Ruben Onsu mengadukan Sarwendah ke KPAI terkait pengasuhan anak-anaknya yang berlebihan.
- Senin, 22 Juni 2026 - 17:31 WIB
WowKeren - Ruben Onsu baru-baru ini mendatangi Komisi Perlindungan Anak Indonesia (KPAI) untuk menyampaikan keluhan mengenai pengasuhan kedua putrinya yang berada di bawah tanggung jawab Sarwendah. Dalam pernyataannya, Ruben mengungkapkan kekhawatirannya setelah mengetahui bahwa anak-anaknya terlibat dalam siaran langsung berjualan hingga larut malam.
Ruben menjelaskan bahwa ia merasa resah dengan situasi ini dan menilai bahwa jam tayang yang diberikan kepada anak-anaknya tidak sesuai dengan kepentingan mereka. 'Poinnya di anak, itu saja. Itu [anak ikut live hingga malam],' ujar Ruben setelah pertemuannya di KPAI.
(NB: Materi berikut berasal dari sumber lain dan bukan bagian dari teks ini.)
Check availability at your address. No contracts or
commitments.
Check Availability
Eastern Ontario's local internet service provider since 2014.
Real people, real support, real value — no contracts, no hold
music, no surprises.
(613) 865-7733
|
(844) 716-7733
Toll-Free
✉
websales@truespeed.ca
Kuasa hukum Ruben, Minola Sebayang, yang mendampingi selama proses tersebut, menegaskan bahwa tindakan mengajak anak-anak untuk siaran langsung pada jam-jam tersebut adalah tidak wajar. Ia mengatakan, 'Jangan menggunakan jam istirahat anak itu untuk melakukan hal-hal yang seperti itu yang harusnya ini mendapatkan persetujuan bukan hanya daripada ibunya tapi juga dari ayahnya.'
Minola Sebayang juga menyoroti situasi dalam siaran langsung yang dianggap tidak aman bagi anak-anak. 'Bahkan dalam live itu sendiri ada situasi-situasi yang sebenarnya itu tidak aman buat anak,' jelasnya. Ia menambahkan bahwa terdapat banyak bahasa dan gestur dewasa yang tidak pantas ditunjukkan di depan anak-anak.
Minola menegaskan bahwa anak-anak harus dilindungi dari tekanan untuk ikut dalam kegiatan live tersebut. 'Ini kami sampaikan tentu dengan bukti-bukti yang ada pada kami bagaimana anak-anak ini juga sebenarnya tertekan untuk mengikuti yang namanya live-live tersebut,' tutupnya.
Ketua KPAI, Aris Adi Leksono, menjelaskan bahwa laporan yang diterima akan ditindaklanjuti dengan mengedepankan kepentingan terbaik bagi anak-anak. Ia menegaskan pentingnya perlindungan hak tumbuh kembang anak dan partisipasi mereka dalam setiap keputusan yang diambil. 'Hak tumbuh kembang anak harus dijunjung tinggi, perlindungan anak harus menjadi perhatian, kemudian juga kepentingan terbaik buat anak juga menjadi perhatian,' kata Aris.
Aris menambahkan bahwa KPAI akan melakukan mediasi dan asesmen dari berbagai pihak untuk memastikan kepentingan anak-anak dapat dipenuhi dengan baik. 'Tentu ada di dalamnya adalah tugas KPAI melakukan mediasi, tetapi tahapan-tahapannya harus kemudian kita cermati,' ujarnya.